Dear Friends,
Over one billion Catholics all over the world observe today as World Mission Sunday. This annual observance was instituted in 1926 by a Papal decree issued by Pope Pius XI. Every year since then, the universal Church has dedicated the month of October to reflection on and prayer for the missions. On World Mission Sunday, Catholics gather to celebrate the Eucharist and to contribute to a collection for the work of evangelization around the world.
Why does the Church give so much importance to World Mission Sunday? The Acts of Apostles gives a very good answer: “We cannot but speak about what we have seen and heard” (Acts 4:20). The Apostles were following the missionary mandate that Jesus gave us all to go and proclaim the good news to all creation (Matthew 28:19-20). This annual celebration gives us a chance to reflect on the importance of missionary works for the life of the Church. It reminds us that we are one with the universal Church and that we are all committed to carrying on the mission of Christ, however different our situations may be.
You know that I myself was a missionary in the north-eastern Indian State of Nagaland and you have heard me sharing my missionary experiences. But when I came to this country, I was quite surprised to hear that there were missionary regions in the USA. “Home Missions” is the name for dioceses and parishes in the United States, including its territories and former territories, which cannot provide basic pastoral services to Catholics without outside help. Basic pastoral services include Mass and sacraments, religious education, and ministry training for priests, deacons, religious sisters and lay people.

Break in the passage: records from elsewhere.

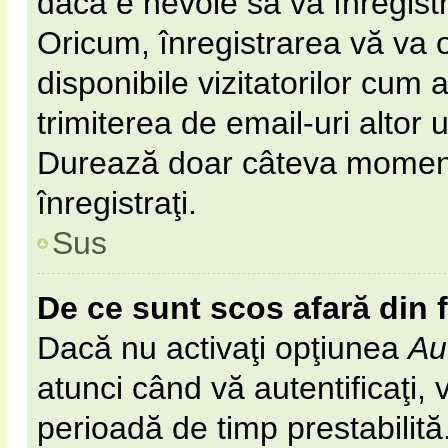
dacă e nevoie să vă înregist
Oricum, înregistrarea vă va o
disponibile vizitatorilor cum 
trimiterea de email-uri altor u
Durează doar câteva momen
înregistraţi.
Sus
De ce sunt scos afară din
Dacă nu activaţi opţiunea
Au
atunci când vă autentificaţi, v
perioadă de timp prestabilit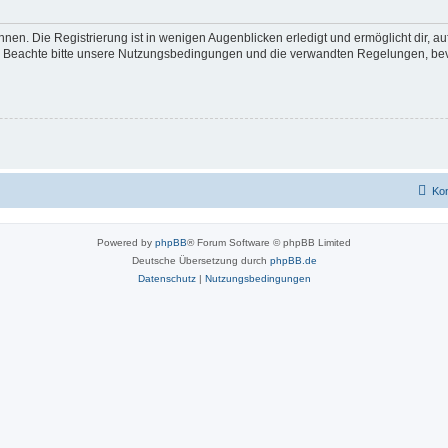
nen. Die Registrierung ist in wenigen Augenblicken erledigt und ermöglicht dir, a
 Beachte bitte unsere Nutzungsbedingungen und die verwandten Regelungen, bevor d
Kon
Powered by
phpBB
® Forum Software © phpBB Limited
Deutsche Übersetzung durch
phpBB.de
Datenschutz
|
Nutzungsbedingungen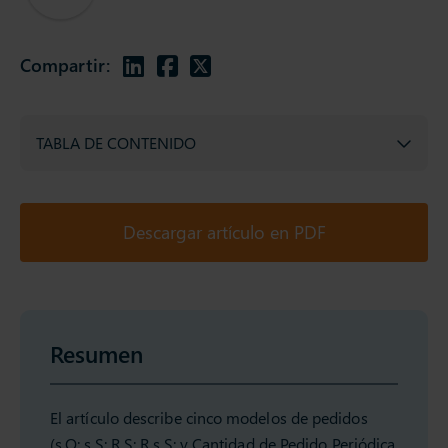
Compartir:
TABLA DE CONTENIDO
Descargar artículo en PDF
Resumen
El artículo describe cinco modelos de pedidos
(s,Q; s,S; R,S; R,s,S; y Cantidad de Pedido Periódica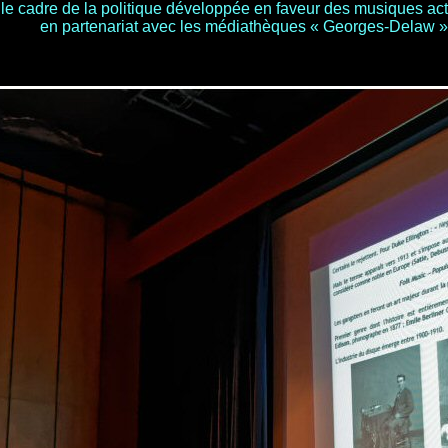
le cadre de la politique développée en faveur des musiques ac
en partenariat avec les médiathèques « Georges-Delaw » e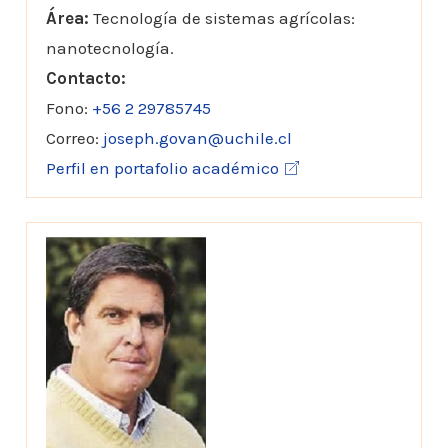
Área:
Tecnología de sistemas agrícolas:
nanotecnología.
Contacto:
Fono:
+56 2 29785745
Correo:
joseph.govan@uchile.cl
Perfil en portafolio académico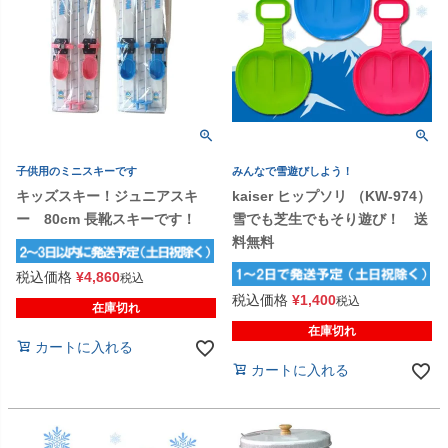
子供用のミニスキーです
みんなで雪遊びしよう！
キッズスキー！ジュニアスキ
kaiser ヒップソリ （KW-974）
ー 80cm 長靴スキーです！
雪でも芝生でもそり遊び！ 送
料無料
税込価格
¥
4,860
税込
税込価格
¥
1,400
税込
在庫切れ
在庫切れ
カートに入れる
カートに入れる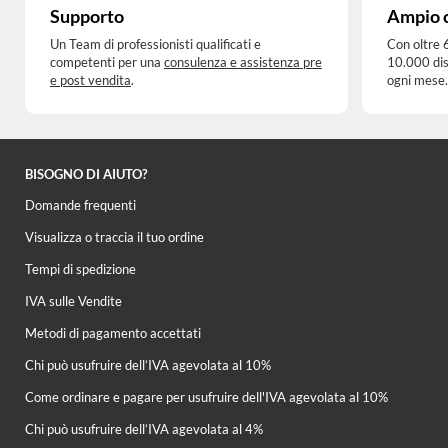
Supporto
Ampio 
Un Team di professionisti qualificati e
Con oltre 
competenti per una
consulenza e assistenza pre
10.000 dis
e post vendita
.
ogni mese.
BISOGNO DI AIUTO?
Domande frequenti
Visualizza o traccia il tuo ordine
Tempi di spedizione
IVA sulle Vendite
Metodi di pagamento accettati
Chi può usufruire dell’IVA agevolata al 10%
Come ordinare e pagare per usufruire dell'IVA agevolata al 10%
Chi può usufruire dell’IVA agevolata al 4%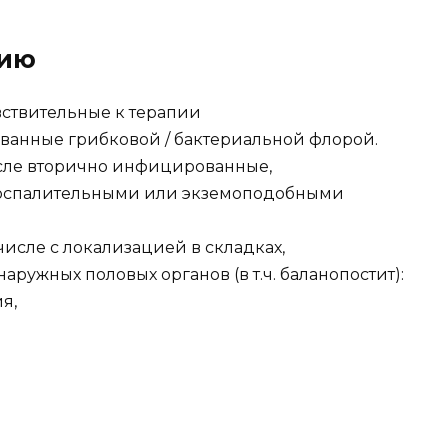
нию
вствительные к терапии
анные грибковой / бактериальной флорой.
исле вторично инфицированные,
спалительными или экземоподобными
числе с локализацией в складках,
ружных половых органов (в т.ч. баланопостит):
я,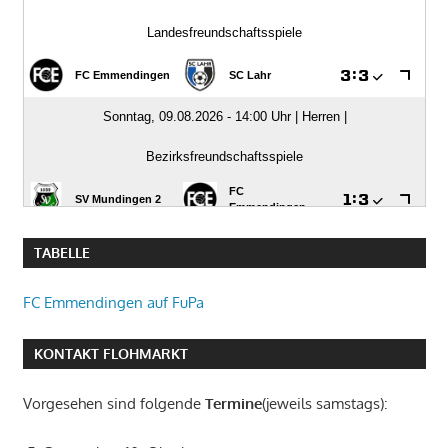
TABELLE
FC Emmendingen auf FuPa
KONTAKT FLOHMARKT
Vorgesehen sind folgende
Termine
(jeweils samstags):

For many decades, the Church in the United States has sent missionaries overseas to serve the people of Latin America, Africa, Asia, and Oceania. The home missions are dioceses and parishes here in the United States that need the same kind of support. Surprisingly, according to the USCCB, “the Catholic Church is poorly established in many parts of our country, especially Appalachia, the South, the Southwest along the Mexican border, the Rocky Mountain States, Alaska, Puerto Rico and the Virgin Islands, and remote island chains like the Marshalls and the Carolines in the Pacific.” Generally speaking, the home missions are everywhere that Catholics are few and the Church is fragile. Here’s just one example:
In Montana, the Diocese of Great Falls-Billings has 99 parishes and missions stretching over 90,000 square miles. Many priests in this diocese serve multiple parishes – some serve up to five! Many parishes cannot meet the financial obligations of having a full-time priest and communities often feel disconnected from the larger Church.
So, when the World Mission Sunday rightly raises our awareness of the worldwide missionary efforts in the world outside of the United States, let us not forget the missionary regions closer home in our own country.